I don't think that if you go to Belgrade or to Serbia you would find that sentiment among the general population, especially among the young. Young Serbs are completely Western, as Western as they can be. They look like people on the streets of Milwaukee or Chicago, and they actually would welcome being integrated into Western Europe.

What do you think should happen?

This is going to sound completely utopian, because it's not going to happen, but the only way to deal with the post-Communist transition in Russia and Eastern Europe was through some sort of Marshall Plan that would not be carried out by the local corrupt elites like it happened in Russia ... but implemented by well-meaning people on the ground like the Peace Corps or people in NGOs [non-government organizations] in the West who would go and work with the local population in implementing some sort of economic reforms and change. I believe that if that was the case, the ethnic tensions would immediately go down.

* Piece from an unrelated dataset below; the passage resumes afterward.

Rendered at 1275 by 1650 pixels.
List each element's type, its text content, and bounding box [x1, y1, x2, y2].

Ethnic tensions flourish in times of economic crisis, and we see that throughout this century. When people don't have resources, they clam in, and they withdraw into some sort of imaginary core of who they are or what their collective identity is and it just takes an irresponsible leader like Milosevic or Tudjman [the president of Croatia] to stir up the hatred and nationalism. And so I would start with that, with some sort of massive economic aid, and then working slowly on building confidence measures and so on.

Is it too late for this?

I think it's definitely too late for Kosovo. I don't think it can happen now that the hatred between the communities is at such a high level at this point.

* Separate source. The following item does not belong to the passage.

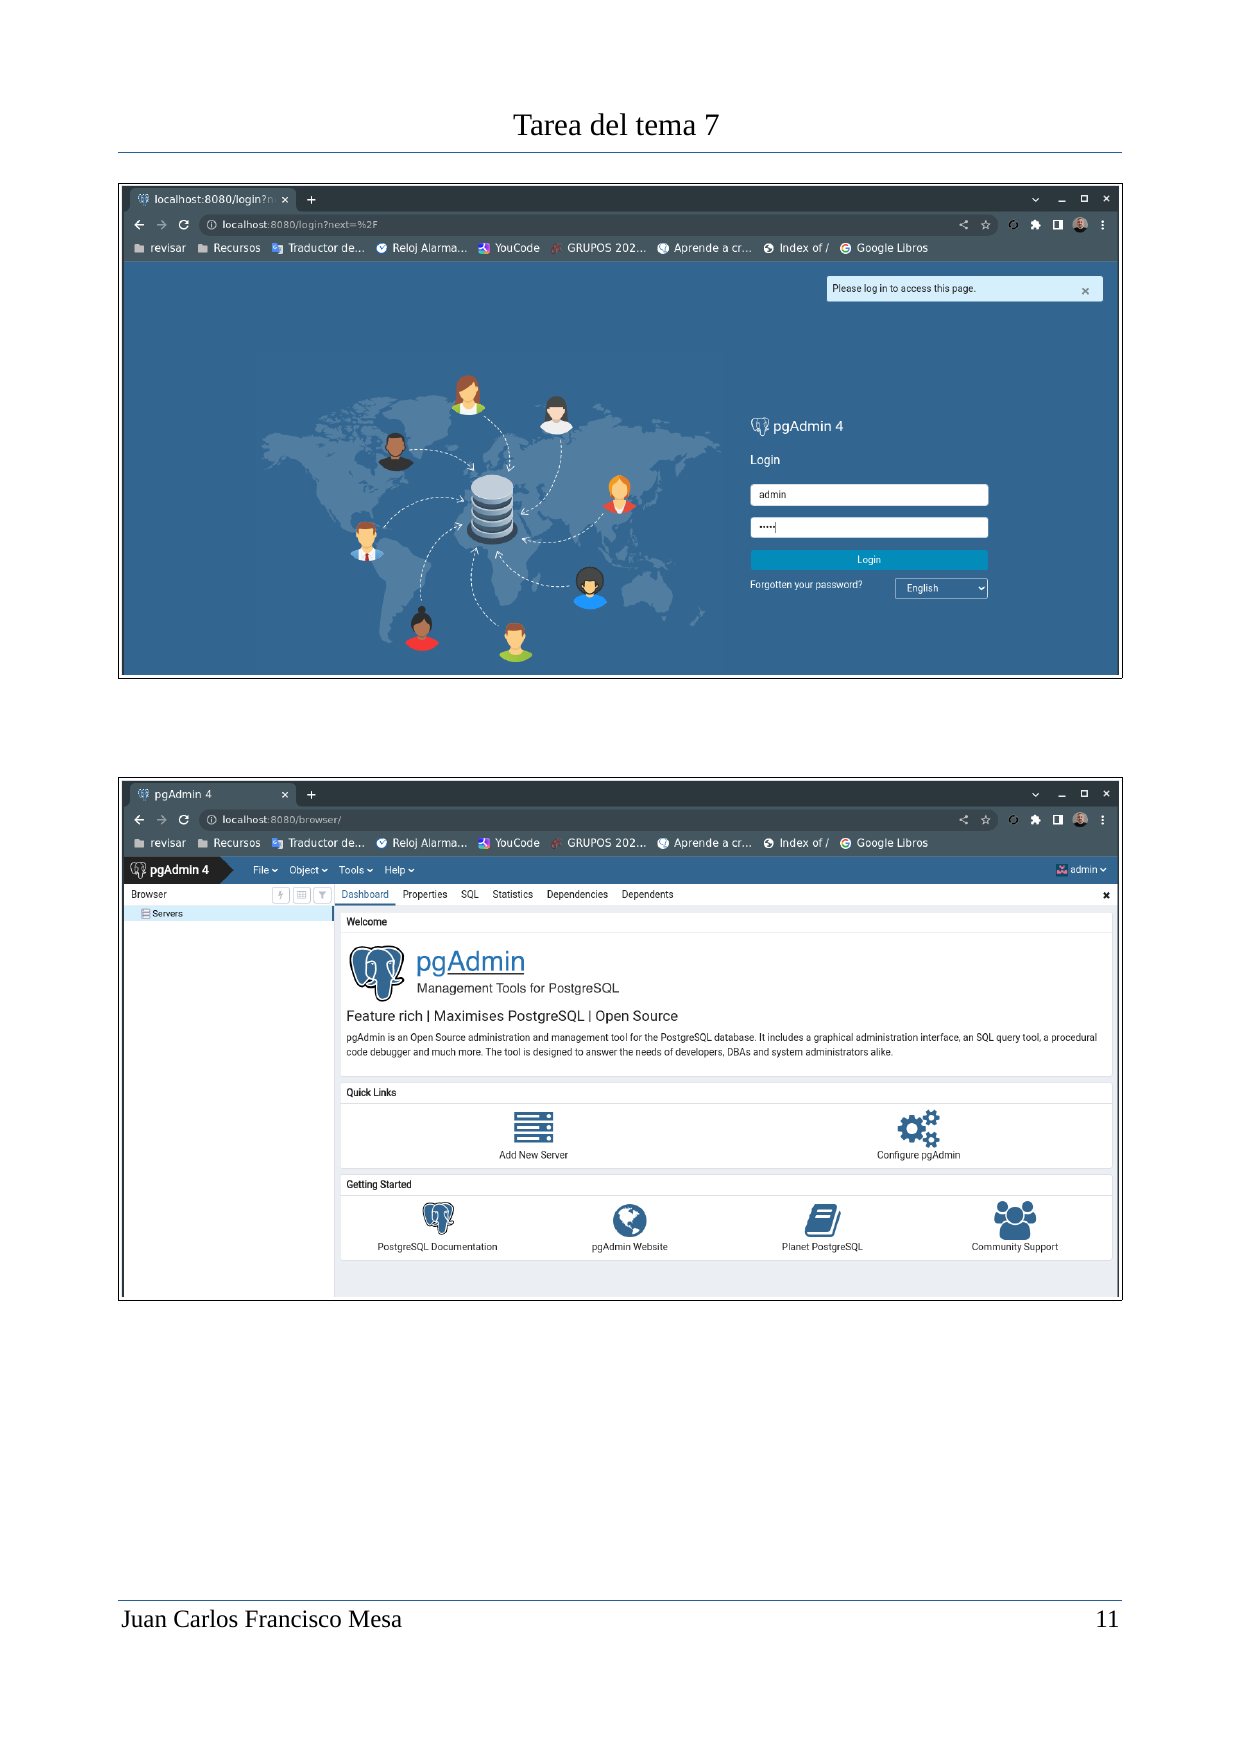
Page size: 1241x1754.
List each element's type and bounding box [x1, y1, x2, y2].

There is no real claim that the Serbs can make on this region through population anymore. It is obviously Albanian now. The only thing is maybe to grant some sort of cultural autonomy to the Serbs to visit those monuments and churches and monasteries, which are not just Serbian, they're part of the world and European heritage. Those are ancient objects that really speak of the past for the whole continent, and they shouldn't be allowed to just be abandoned. They should be put under the protection of UNESCO or some other world body that will take care of them and the monks and the nuns that are still there.

What do you think will happen?

There is going to be more and more foreign involvement, and eventually I think there are going to be international troops on the ground, and it will become a protectorate like Bosnia. I think soon this will sort of prove to be the training grounds for the new enlarged NATO. The Poles, the Hungarians and the Czechs will have to sort of prove themselves as being truly Western by participating in Kosovo peacekeeping operations.

There also may be the possibility of some sort of partitioning of Kosovo, a Serbian and Albanian part. Right now as we speak I think there are Serbian operations in the north of Kosovo and it looks like the West is looking the other way, so there may have been some secret clauses in the previous Dayton agreement in 1995. You never really know what happens behind closed doors.

If you look five to 15 years down the line, here's another really scary scenario: With Russia going down the tubes -- an economic basket case with Yeltsin an alcoholic president, half-dead, being dragged around -- there is a real potential for native homegrown fascism in Russia using the aggressive posturing by NATO and the West -- including in Kosovo, the westernmost point of Eastern Orthodox culture and Christianity -- as a focus. With the nuclear weapons that Russia still possesses, this is a really scary scenario, and I hope it doesn't come to that.
SALON | March 25, 1999

Christopher Ott is a writer in Madison, Wisc.